Nicola Camolese

Personal information
- Date of birth: 2 April 2005 (age 21)
- Place of birth: Treviso, Italy
- Height: 1.73 m (5 ft 8 in)
- Position: Left-back

Team information
- Current team: Gela (on loan from Novara)

Youth career
- Liventina
- 2019–2022: Venezia

Senior career*
- Years: Team / Apps / (Gls)
- 2022–2024: Venezia / 0 / (0)
- 2024–: Novara / 0 / (0)
- 2025–2026: → Dekani (loan) / 5 / (0)
- 2026–: → Gela (loan) / 0 / (0)

= Nicola Camolese =

Italian footballer

Nicola Camolese (born 2 April 2005) is an Italian professional footballer who plays for Serie D club Gela on loan from Novara.

== Club career ==
Nicola Camolese first played football in Motta di Livenza, before joining the Venezia FC academy in 2019.

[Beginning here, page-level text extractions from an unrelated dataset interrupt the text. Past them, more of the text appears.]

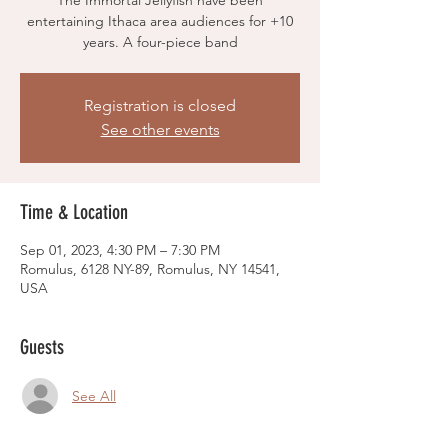
The Immortal Jellyfish have been
entertaining Ithaca area audiences for +10
years. A four-piece band
Registration is closed
See other events
Time & Location
Sep 01, 2023, 4:30 PM – 7:30 PM
Romulus, 6128 NY-89, Romulus, NY 14541,
USA
Guests
See All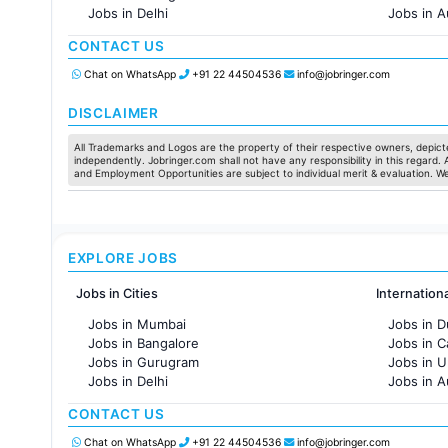
Jobs in Delhi
Jobs in A
Jobs in Hyderabad
Jobs in F
CONTACT US
Jobs in Chennai
Jobs in Pune
Chat on WhatsApp
+91 22 44504536
info@jobringer.com
Jobs in KolKata
Jobs in Ahmedabad
DISCLAIMER
All Trademarks and Logos are the property of their respective owners, depicte
independently. Jobringer.com shall not have any responsibility in this regard.
and Employment Opportunities are subject to individual merit & evaluation. W
EXPLORE JOBS
Jobs in Cities
Internation
Jobs in Mumbai
Jobs in D
Jobs in Bangalore
Jobs in 
Jobs in Gurugram
Jobs in 
Jobs in Delhi
Jobs in A
Jobs in Hyderabad
Jobs in F
CONTACT US
Jobs in Chennai
Jobs in Pune
Chat on WhatsApp
+91 22 44504536
info@jobringer.com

Having made his primavera debut in February 2022, he became a full member of the under-19 team during the 2022–23 pre-season, before seeing a succession of covid cases leading to a first team call, before the first game of the season.

Camolese made his professional debut for Venezia on the 7 August 2022, replacing Bjarki Bjarkason at the 64th minute of a 2–3 Coppa Italia loss to Ascoli. Aged only 17, he had then played more minutes with the first team than with the primavera.

On 22 July 2024, Camolese signed a three-season contract with Novara in Serie C.